++++ AVAILABLE DATA ++++
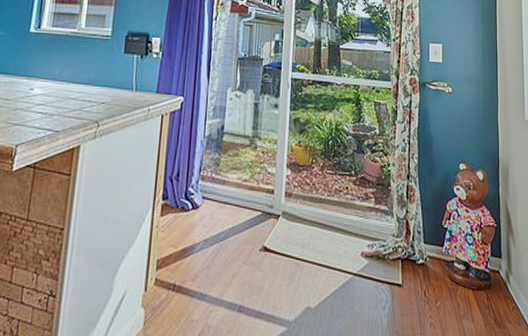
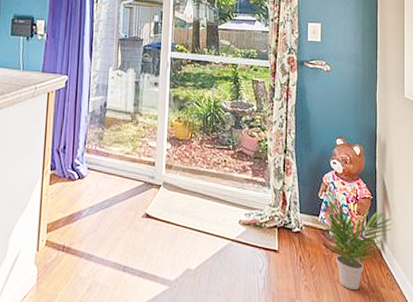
potted plant: none [428,210,517,327] -> present [304,182,392,291]

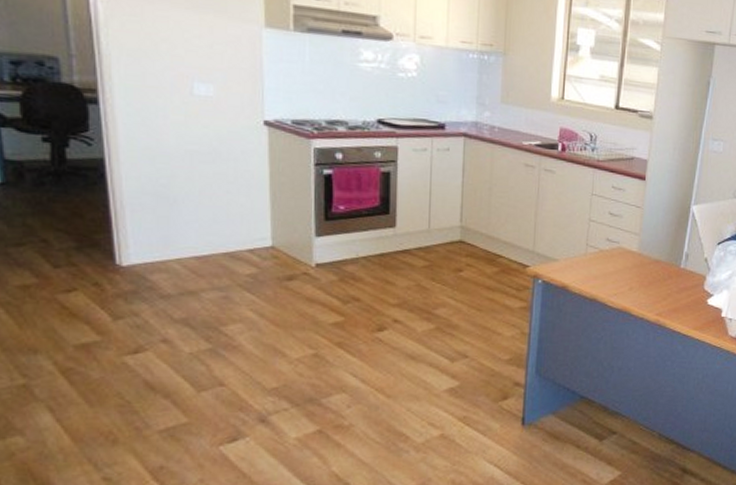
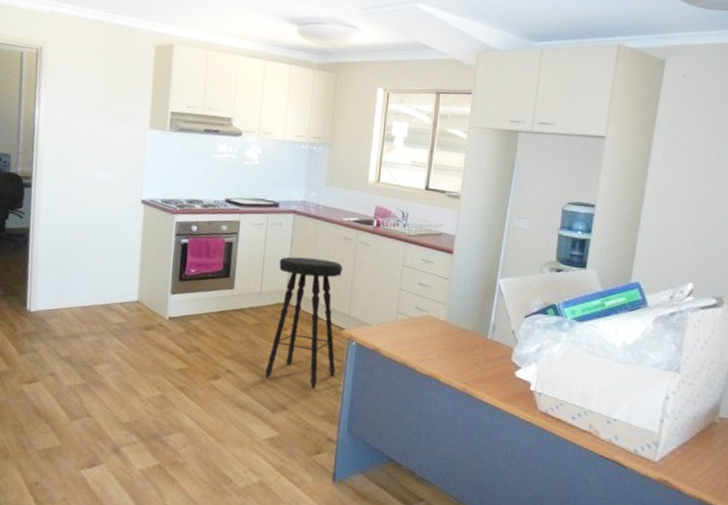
music stool: none [440,187,524,334] -> present [265,256,342,390]

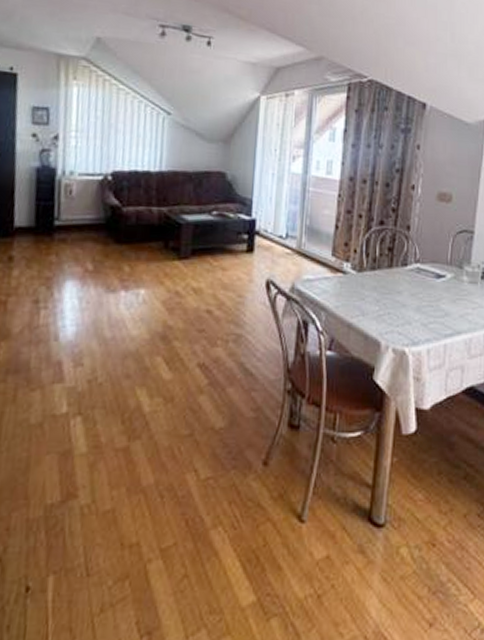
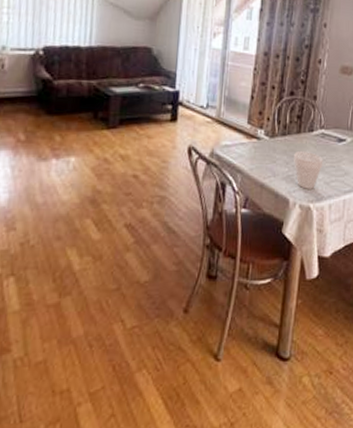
cup: none [385,288,420,331] -> present [294,151,323,189]

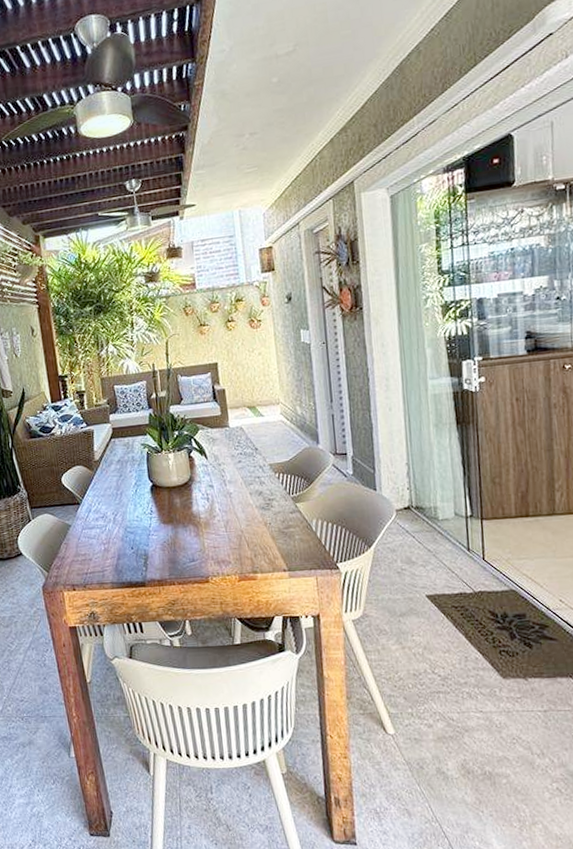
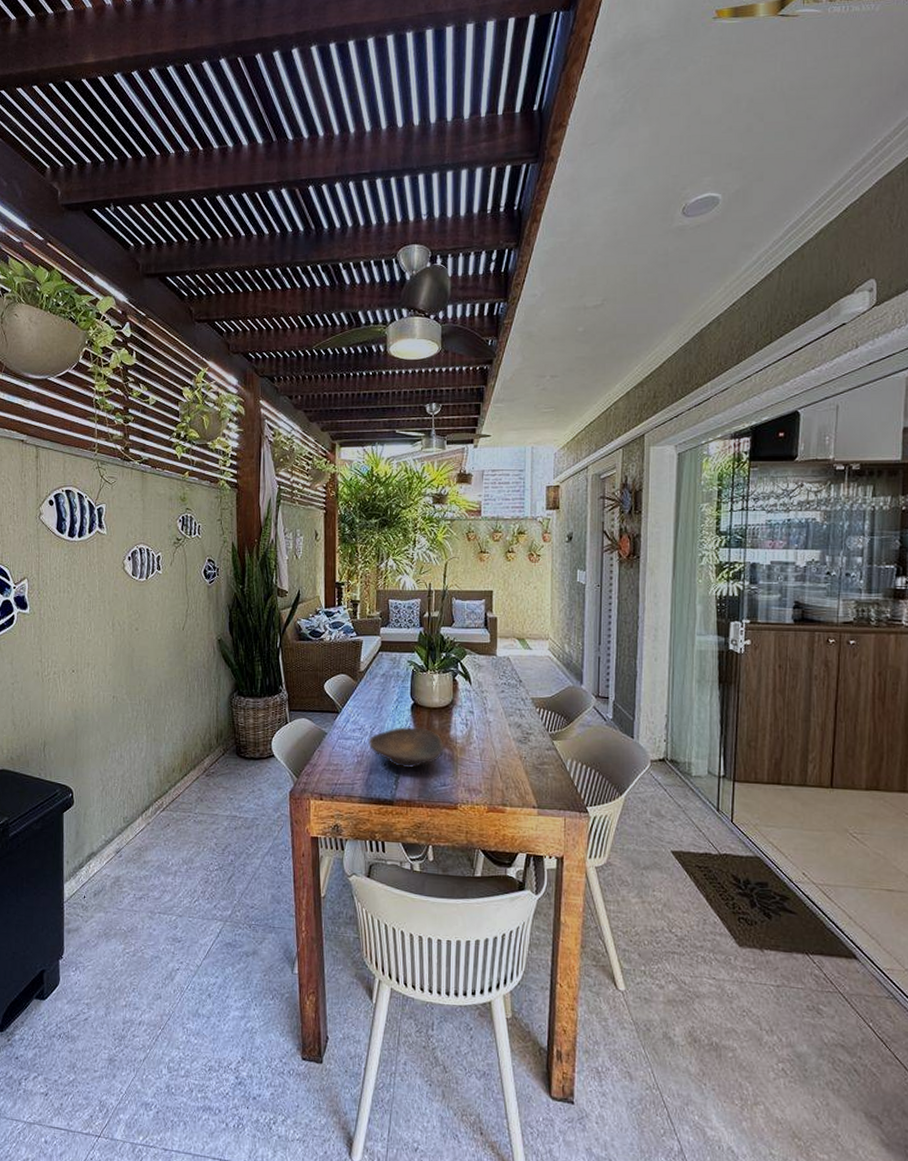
decorative bowl: none [112,508,189,550] -> present [368,726,444,769]

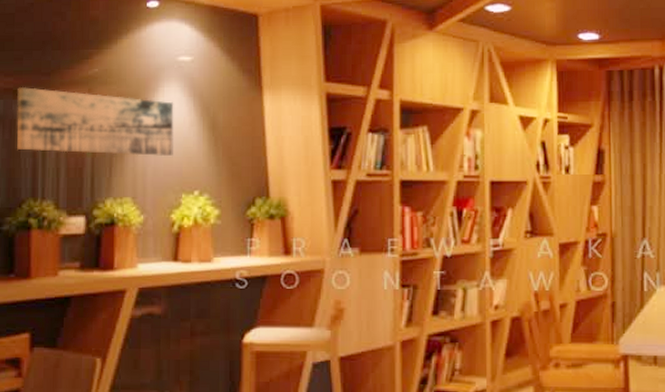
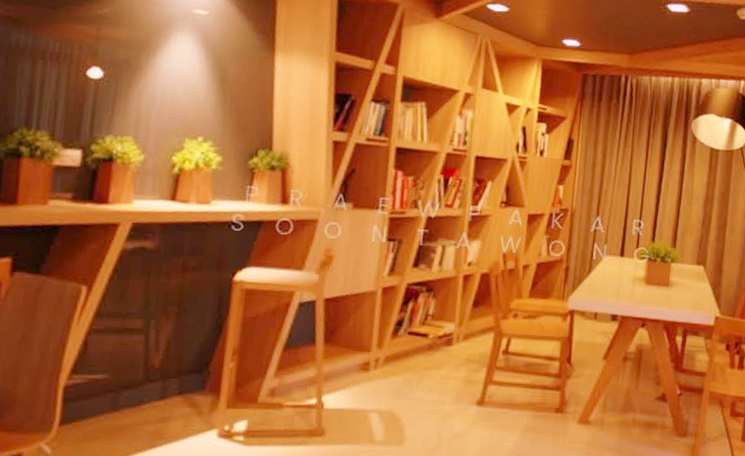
wall art: present [16,86,174,156] -> none [13,16,185,102]

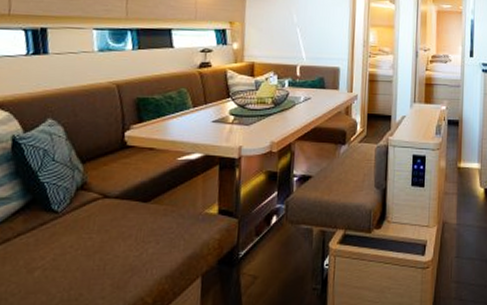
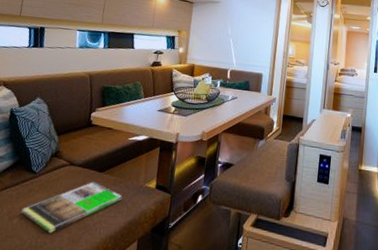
magazine: none [44,215,177,283] -> present [21,182,123,234]

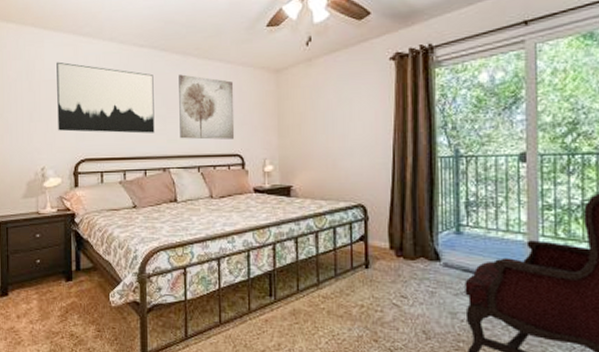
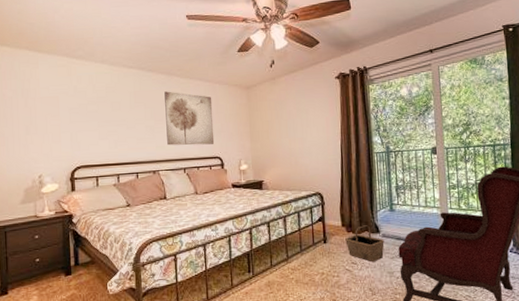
wall art: present [56,61,155,134] -> none [51,81,145,143]
basket: none [394,250,446,298] -> present [345,225,384,263]

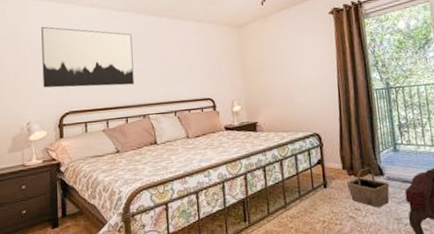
wall art: none [51,81,145,143] -> present [41,26,134,88]
wall art: present [164,91,215,146] -> none [154,32,206,88]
++++
* **EXERCISE**
Transcription of the lines from the one with "decorative bowl: none" through the end of the entries is required, exact and with no pictures.

* **RESPONSE BOX**
decorative bowl: none [112,508,189,550] -> present [368,726,444,769]

wall art: present [16,86,174,156] -> none [13,16,185,102]

magazine: none [44,215,177,283] -> present [21,182,123,234]

wall art: present [56,61,155,134] -> none [51,81,145,143]
basket: none [394,250,446,298] -> present [345,225,384,263]

wall art: none [51,81,145,143] -> present [41,26,134,88]
wall art: present [164,91,215,146] -> none [154,32,206,88]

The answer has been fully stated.